The Gillwomen discover the crud-encrusted remains of John while the astronauts return to the remaining rocket ship. The women this time prey to Terah for inclement weather which they hope will destroy the ‘demon invaders’. The subsequent rain is so severe it causes landslides and crevasses, threatening the planned take-off. In desperation, André smashes his pet rock against a recalcitrant piece of equipment, and the rock falls to pieces, revealing a small white bust of a humanoid woman – proof Venus sustained a civilization at some time. André takes this as proof his singing voice is real and wants to stay behind for a cute-meet, but the other astronauts haul him aboard and the ship takes off.
With this blot on his posthumous CV, The Gillwomen adjudge Terah as a false god and fling rocks at his statue until it tumbles to the ground. They appoint the deactivated robot their new god and much good it may do them.
As the movie ends, André narrates the news that while Man is now preparing to travel to Mars and Jupiter, he hopes to return to Venus to meet his mystery songstress, or die trying. Given we never found out who the mysterious voice belonged to, we can only wish our friend well in his search.

__Task instructions__:
Answer these questions from the movie recap:
1. What is revealed when André's pet rock falls to pieces?
2. Whom do the Gillwomen appoint as their new god?
3. To which two planets is Man preparing to travel as the movie ends?
Rely only on the movie recap above.

__Listed records__:
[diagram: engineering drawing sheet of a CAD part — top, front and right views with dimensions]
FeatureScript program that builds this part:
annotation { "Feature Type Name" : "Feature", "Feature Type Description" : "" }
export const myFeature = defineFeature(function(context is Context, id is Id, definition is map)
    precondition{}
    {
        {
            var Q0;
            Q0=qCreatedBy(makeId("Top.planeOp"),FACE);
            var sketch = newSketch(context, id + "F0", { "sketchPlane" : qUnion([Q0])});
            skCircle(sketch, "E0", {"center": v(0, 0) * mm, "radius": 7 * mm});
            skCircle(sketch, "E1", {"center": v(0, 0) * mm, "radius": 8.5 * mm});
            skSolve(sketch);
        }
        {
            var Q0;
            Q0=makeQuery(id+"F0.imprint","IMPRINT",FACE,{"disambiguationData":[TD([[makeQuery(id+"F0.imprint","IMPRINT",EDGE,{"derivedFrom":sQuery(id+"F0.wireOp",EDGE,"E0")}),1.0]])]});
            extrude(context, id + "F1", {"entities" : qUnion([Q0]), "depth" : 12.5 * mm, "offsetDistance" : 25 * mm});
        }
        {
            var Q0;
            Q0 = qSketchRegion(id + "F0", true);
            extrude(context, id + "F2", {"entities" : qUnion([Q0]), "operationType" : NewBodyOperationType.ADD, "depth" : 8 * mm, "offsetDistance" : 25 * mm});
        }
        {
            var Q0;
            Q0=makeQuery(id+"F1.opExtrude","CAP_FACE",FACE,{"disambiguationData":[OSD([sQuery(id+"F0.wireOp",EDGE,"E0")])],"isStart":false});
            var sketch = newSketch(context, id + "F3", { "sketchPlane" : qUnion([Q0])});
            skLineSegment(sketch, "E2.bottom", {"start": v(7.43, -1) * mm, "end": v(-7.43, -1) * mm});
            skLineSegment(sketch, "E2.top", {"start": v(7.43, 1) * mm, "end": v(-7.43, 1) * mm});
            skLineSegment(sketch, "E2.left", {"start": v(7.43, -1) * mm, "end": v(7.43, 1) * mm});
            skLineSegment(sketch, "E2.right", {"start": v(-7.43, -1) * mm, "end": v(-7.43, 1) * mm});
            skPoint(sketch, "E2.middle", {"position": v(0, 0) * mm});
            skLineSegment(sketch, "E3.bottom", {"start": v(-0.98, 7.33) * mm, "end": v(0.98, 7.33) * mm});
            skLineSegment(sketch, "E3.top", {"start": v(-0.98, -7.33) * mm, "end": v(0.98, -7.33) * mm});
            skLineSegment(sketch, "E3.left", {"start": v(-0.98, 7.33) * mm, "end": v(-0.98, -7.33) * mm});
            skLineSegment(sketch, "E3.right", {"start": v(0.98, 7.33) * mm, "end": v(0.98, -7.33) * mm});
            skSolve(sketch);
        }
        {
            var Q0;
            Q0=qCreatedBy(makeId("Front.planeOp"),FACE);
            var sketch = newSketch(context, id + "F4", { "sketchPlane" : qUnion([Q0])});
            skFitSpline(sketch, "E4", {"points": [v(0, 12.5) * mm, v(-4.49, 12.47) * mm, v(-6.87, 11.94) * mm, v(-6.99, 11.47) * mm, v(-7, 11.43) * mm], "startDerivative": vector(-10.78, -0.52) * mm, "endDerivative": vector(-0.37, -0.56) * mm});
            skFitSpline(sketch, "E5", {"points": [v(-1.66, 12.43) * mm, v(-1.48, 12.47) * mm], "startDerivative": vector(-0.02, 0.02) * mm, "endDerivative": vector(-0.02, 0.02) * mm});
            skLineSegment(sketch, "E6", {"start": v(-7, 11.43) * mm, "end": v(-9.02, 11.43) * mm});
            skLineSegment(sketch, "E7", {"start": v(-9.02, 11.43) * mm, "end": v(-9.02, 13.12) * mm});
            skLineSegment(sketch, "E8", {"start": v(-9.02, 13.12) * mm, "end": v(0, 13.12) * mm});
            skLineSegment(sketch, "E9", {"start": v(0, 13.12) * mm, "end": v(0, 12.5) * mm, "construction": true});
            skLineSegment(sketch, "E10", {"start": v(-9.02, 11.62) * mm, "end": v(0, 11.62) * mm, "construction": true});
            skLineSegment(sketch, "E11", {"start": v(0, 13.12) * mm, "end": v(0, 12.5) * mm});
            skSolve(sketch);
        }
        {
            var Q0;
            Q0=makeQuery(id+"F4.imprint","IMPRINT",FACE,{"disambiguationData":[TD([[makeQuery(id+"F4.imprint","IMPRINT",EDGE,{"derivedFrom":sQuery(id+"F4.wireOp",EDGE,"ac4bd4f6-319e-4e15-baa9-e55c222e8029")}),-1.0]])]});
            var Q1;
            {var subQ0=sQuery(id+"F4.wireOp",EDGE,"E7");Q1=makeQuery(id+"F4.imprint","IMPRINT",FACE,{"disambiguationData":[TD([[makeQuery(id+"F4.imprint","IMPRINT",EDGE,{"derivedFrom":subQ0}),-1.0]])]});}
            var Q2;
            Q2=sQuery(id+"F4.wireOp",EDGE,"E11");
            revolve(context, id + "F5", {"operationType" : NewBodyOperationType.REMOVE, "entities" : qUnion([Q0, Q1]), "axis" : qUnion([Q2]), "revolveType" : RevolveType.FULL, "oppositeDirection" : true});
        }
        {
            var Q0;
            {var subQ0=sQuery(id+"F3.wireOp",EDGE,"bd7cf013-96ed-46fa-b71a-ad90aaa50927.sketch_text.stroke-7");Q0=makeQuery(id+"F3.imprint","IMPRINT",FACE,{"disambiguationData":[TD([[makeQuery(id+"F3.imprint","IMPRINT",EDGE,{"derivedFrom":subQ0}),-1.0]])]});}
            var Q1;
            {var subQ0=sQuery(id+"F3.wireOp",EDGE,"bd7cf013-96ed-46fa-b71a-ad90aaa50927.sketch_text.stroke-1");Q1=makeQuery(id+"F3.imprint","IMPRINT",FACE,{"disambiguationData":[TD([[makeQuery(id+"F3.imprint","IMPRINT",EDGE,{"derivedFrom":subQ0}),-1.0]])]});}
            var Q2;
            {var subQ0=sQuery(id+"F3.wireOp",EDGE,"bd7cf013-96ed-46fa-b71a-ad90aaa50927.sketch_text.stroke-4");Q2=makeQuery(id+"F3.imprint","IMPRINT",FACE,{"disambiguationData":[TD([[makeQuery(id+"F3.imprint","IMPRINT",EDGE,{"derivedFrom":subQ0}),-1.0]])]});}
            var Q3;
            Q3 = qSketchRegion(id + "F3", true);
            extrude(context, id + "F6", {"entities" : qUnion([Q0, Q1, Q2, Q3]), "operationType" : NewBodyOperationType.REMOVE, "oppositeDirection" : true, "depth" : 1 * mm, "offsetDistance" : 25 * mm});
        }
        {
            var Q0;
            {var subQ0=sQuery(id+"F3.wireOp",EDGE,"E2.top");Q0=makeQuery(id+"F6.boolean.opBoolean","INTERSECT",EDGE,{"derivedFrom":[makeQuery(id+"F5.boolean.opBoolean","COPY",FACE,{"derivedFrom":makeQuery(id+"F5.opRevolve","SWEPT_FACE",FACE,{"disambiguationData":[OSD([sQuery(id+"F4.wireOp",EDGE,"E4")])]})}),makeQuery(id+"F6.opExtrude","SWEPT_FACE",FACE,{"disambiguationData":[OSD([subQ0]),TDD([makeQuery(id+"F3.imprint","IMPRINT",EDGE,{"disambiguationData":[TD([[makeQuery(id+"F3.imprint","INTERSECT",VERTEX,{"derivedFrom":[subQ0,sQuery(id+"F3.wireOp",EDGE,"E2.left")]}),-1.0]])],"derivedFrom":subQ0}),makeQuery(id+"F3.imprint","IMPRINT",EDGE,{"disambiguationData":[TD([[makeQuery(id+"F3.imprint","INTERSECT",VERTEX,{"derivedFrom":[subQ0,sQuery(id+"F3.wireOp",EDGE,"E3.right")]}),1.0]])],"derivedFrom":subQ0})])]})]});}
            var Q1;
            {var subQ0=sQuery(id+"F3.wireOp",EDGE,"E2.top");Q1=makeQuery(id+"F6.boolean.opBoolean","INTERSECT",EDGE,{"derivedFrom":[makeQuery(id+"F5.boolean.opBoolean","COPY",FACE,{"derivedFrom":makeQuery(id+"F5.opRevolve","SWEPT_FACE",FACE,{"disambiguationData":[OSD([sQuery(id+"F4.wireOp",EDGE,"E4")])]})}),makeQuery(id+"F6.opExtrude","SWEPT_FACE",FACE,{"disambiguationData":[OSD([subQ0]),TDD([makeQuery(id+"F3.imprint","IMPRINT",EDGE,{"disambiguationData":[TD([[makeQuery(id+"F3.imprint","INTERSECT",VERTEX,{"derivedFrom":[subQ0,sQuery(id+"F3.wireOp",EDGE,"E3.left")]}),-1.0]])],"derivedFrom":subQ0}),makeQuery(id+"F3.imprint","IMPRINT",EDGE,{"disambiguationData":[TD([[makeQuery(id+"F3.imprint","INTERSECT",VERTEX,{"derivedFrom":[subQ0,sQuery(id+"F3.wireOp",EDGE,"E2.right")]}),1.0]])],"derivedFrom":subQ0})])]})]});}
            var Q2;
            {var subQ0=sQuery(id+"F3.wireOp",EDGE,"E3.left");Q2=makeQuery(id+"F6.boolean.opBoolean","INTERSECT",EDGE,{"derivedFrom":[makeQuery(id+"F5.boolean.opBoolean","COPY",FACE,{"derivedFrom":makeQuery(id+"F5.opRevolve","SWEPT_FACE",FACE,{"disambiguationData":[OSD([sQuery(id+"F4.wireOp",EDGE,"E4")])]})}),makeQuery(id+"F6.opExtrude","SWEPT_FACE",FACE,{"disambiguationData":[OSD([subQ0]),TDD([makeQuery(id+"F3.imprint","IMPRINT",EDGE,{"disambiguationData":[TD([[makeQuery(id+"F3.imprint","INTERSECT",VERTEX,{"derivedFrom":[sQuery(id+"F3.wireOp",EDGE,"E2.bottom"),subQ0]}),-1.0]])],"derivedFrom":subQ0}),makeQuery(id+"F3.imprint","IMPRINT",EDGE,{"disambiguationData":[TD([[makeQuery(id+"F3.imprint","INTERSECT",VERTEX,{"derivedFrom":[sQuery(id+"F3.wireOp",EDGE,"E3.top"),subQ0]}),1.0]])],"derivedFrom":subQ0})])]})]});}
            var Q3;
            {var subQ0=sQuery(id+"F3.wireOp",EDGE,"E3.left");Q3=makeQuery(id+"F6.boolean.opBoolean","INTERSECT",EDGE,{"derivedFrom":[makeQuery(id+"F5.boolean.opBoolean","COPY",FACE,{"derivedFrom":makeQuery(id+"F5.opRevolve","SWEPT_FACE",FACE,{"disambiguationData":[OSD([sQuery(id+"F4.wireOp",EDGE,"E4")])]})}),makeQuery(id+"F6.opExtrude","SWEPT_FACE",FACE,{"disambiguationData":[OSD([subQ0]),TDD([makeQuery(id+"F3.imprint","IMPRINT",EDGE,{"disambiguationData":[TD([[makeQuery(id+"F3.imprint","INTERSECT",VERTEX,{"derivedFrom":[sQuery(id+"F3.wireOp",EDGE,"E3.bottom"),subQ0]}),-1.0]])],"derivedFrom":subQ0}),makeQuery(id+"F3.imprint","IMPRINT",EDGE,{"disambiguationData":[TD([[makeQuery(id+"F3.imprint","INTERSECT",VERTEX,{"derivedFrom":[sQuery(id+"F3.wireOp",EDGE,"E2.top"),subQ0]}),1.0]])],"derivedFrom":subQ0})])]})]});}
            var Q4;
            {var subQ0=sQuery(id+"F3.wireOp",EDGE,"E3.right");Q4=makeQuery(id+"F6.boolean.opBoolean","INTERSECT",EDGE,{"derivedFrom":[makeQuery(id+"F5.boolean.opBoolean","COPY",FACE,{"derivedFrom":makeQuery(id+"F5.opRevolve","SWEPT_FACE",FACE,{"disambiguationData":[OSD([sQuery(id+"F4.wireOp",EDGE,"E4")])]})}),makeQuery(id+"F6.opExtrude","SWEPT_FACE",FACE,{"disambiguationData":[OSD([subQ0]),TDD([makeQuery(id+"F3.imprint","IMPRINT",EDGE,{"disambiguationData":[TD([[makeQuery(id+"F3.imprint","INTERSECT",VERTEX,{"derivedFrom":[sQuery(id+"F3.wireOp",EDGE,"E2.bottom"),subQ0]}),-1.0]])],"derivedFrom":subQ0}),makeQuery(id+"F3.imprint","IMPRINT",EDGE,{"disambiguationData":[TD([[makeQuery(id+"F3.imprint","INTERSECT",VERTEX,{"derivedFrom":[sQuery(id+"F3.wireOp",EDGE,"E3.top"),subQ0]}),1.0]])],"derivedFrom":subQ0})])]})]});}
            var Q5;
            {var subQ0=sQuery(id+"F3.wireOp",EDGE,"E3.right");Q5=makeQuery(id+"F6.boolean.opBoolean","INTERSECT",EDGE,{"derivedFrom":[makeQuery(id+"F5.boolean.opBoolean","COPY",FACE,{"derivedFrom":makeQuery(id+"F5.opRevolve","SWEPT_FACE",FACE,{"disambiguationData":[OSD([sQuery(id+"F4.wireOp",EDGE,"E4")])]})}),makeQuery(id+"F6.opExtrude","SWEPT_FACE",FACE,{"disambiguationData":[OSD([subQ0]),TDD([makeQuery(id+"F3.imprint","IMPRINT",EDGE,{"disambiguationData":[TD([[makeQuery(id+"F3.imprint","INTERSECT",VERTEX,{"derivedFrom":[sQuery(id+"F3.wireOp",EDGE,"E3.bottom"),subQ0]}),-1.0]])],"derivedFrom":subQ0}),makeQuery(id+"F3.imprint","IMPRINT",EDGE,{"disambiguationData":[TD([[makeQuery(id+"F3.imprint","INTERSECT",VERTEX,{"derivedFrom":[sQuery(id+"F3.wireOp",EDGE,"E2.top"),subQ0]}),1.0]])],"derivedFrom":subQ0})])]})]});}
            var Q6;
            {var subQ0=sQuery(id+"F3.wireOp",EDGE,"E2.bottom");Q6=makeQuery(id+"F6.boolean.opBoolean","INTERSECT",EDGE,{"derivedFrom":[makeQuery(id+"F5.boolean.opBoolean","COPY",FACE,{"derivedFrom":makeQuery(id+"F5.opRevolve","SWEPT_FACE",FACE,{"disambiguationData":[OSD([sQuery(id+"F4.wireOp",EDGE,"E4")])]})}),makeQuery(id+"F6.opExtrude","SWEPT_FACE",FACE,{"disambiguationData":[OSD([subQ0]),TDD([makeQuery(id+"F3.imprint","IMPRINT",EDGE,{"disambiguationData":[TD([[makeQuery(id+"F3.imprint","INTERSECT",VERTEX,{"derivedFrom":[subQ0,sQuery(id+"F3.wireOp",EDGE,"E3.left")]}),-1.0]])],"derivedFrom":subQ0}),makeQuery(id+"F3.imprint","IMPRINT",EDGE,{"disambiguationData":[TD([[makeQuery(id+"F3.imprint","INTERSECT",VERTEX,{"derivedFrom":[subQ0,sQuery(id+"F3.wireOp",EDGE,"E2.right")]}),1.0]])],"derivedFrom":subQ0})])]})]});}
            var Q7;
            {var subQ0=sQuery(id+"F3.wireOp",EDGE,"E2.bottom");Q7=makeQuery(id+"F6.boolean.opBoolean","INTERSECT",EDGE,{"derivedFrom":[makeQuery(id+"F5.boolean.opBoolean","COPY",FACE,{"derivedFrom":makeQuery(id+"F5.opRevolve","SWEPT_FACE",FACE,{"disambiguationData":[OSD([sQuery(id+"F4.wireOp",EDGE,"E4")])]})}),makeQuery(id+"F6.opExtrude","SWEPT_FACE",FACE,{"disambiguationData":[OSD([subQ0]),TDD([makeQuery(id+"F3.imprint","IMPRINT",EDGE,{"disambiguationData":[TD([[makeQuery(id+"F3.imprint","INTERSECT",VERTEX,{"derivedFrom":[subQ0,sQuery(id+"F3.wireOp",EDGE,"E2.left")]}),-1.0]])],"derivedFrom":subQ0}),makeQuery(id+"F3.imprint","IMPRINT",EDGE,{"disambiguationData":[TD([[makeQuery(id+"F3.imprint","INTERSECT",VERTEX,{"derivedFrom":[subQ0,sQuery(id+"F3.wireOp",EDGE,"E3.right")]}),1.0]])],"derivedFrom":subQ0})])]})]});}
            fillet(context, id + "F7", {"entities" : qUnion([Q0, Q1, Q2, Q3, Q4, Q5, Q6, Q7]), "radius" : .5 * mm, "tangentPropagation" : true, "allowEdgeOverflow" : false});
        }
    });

__Worked solution__:
1. A small white bust of a humanoid woman.
2. The deactivated robot.
3. Mars and Jupiter.